* [Task instructions] Search the records for "space". Report every line where it occurs.

* [Source material]

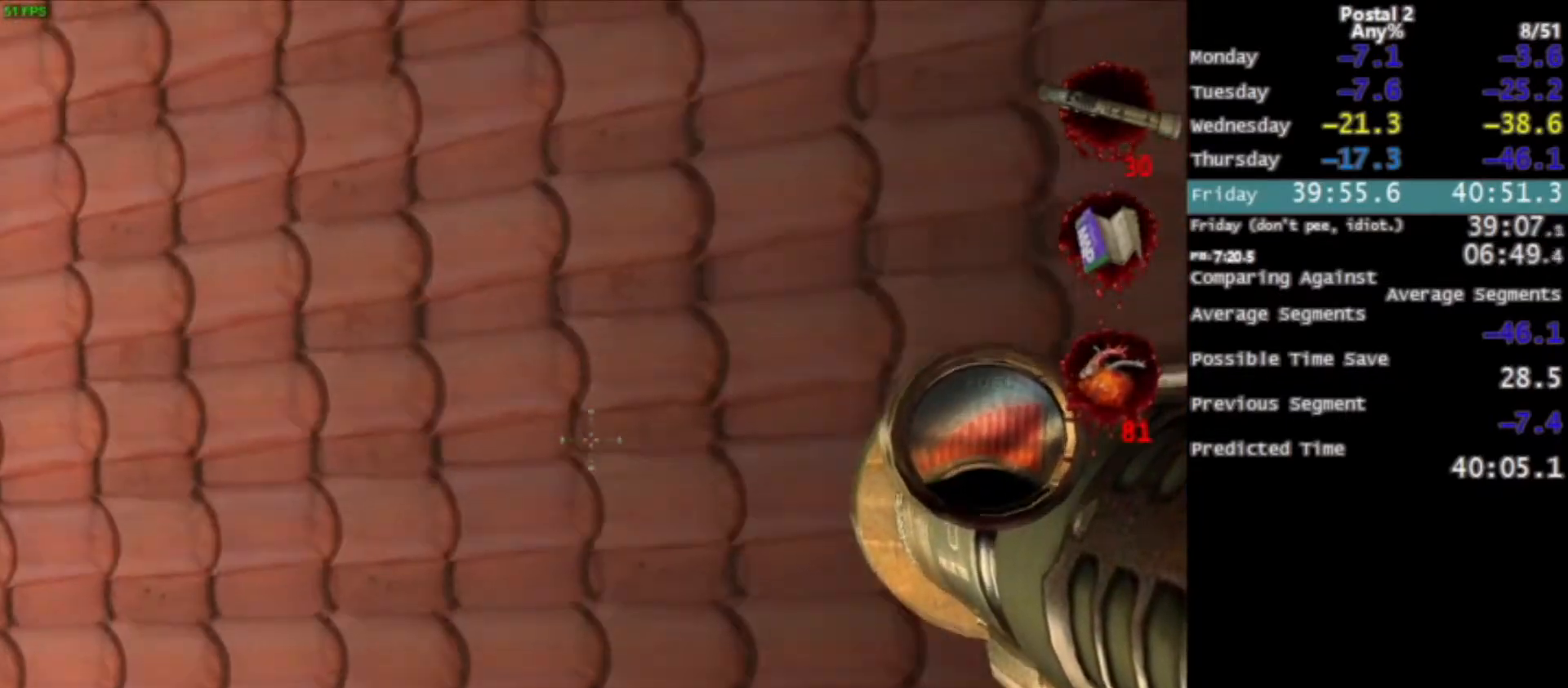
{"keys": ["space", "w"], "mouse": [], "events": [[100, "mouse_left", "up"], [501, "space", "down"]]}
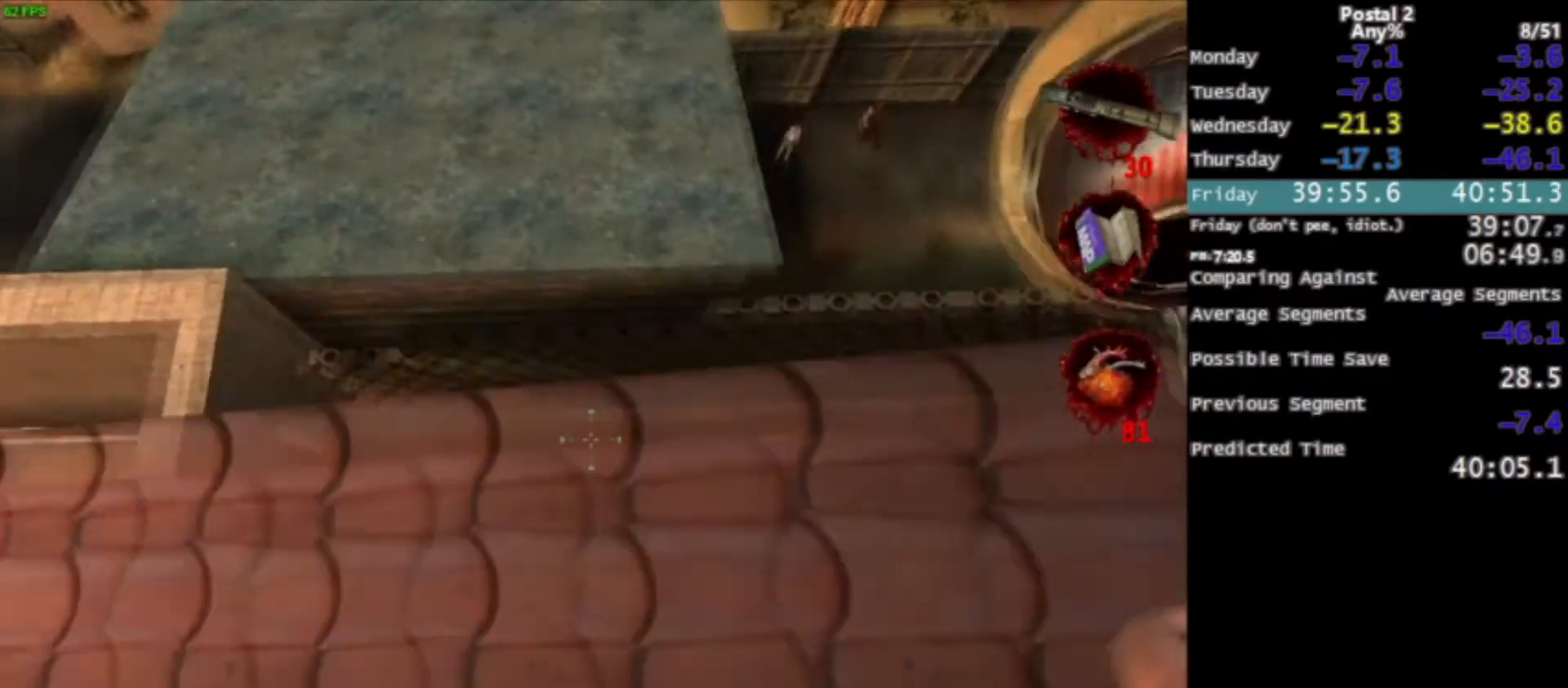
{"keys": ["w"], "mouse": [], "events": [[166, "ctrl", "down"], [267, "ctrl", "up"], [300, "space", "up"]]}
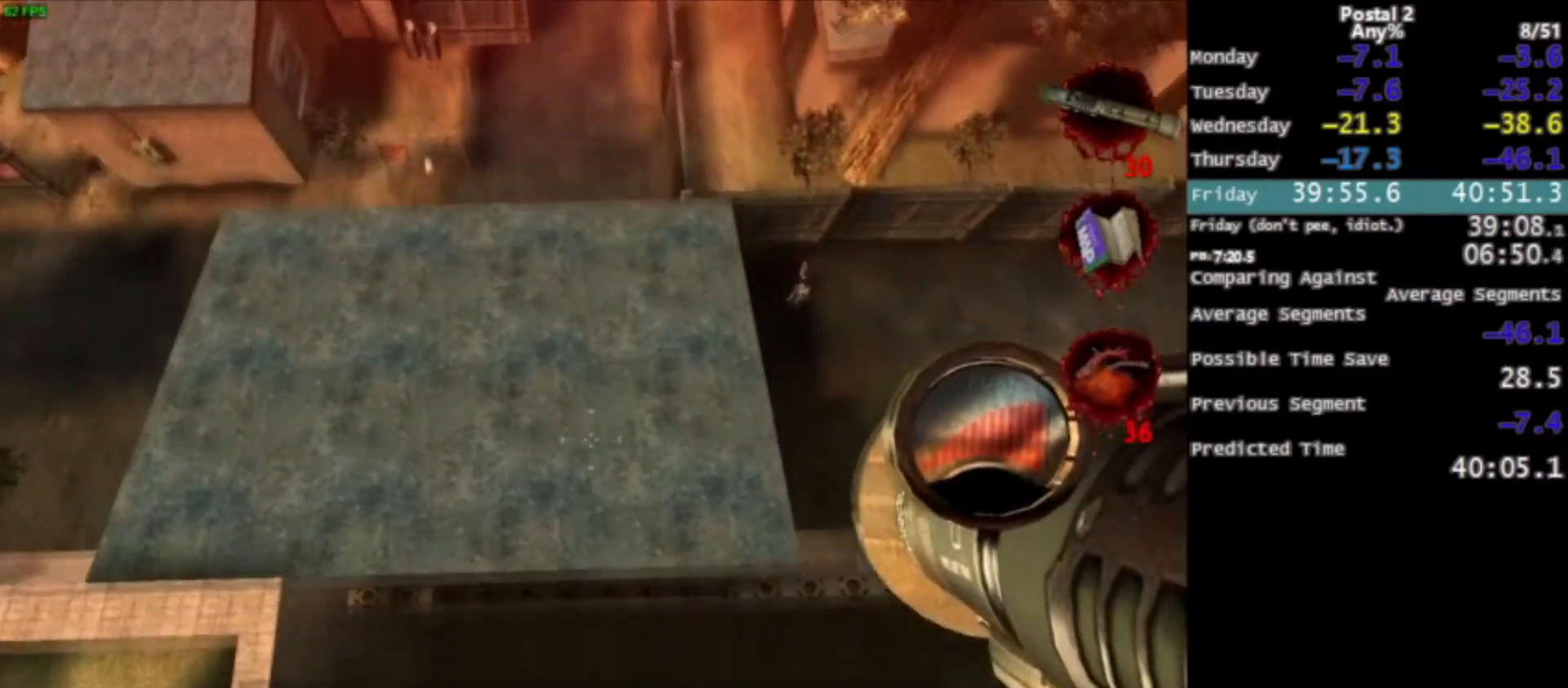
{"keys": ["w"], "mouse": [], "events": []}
* * *
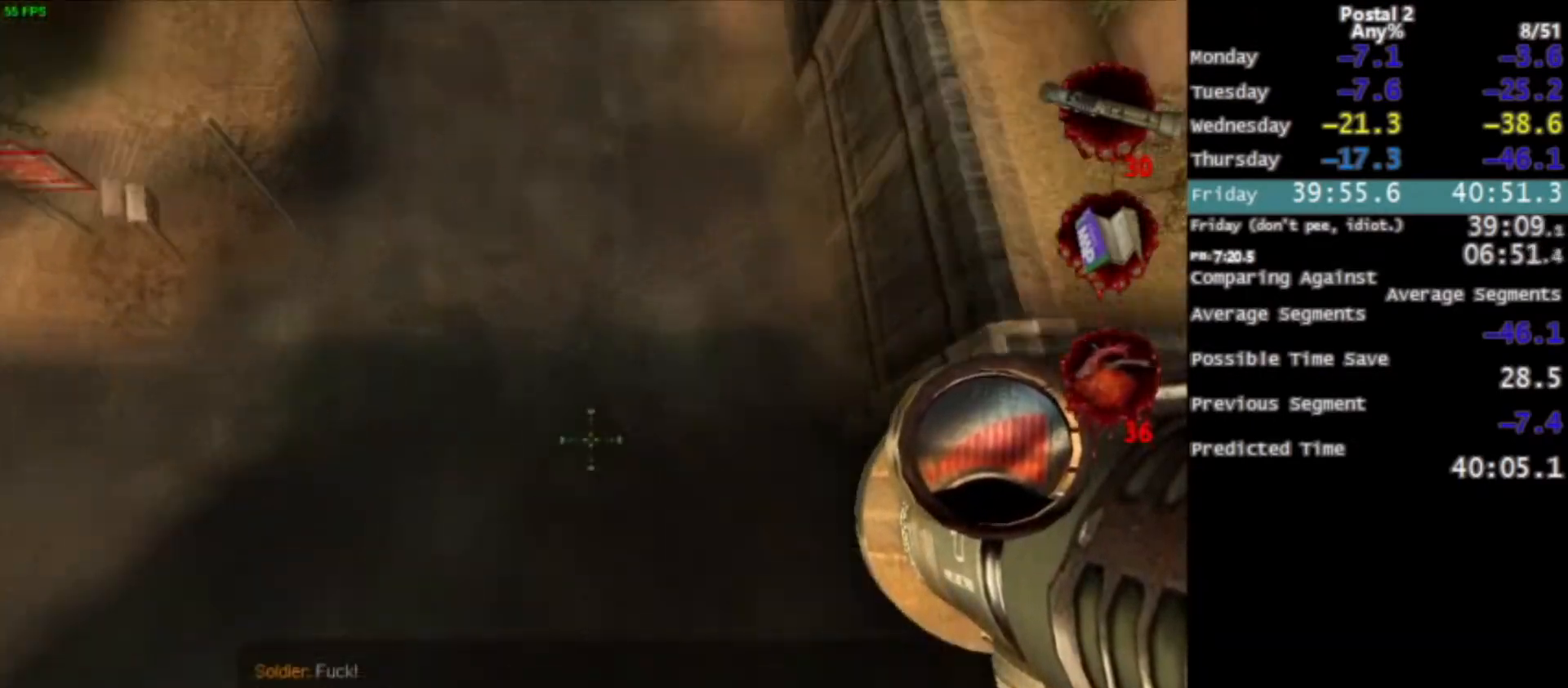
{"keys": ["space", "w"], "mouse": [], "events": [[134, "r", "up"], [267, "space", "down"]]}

* [Your response]
{"keys": ["space", "w"], "mouse": [], "events": [[100, "mouse_left", "up"], [501, "space", "down"]]}
{"keys": ["w"], "mouse": [], "events": [[166, "ctrl", "down"], [267, "ctrl", "up"], [300, "space", "up"]]}
{"keys": ["space", "w"], "mouse": [], "events": [[134, "r", "up"], [267, "space", "down"]]}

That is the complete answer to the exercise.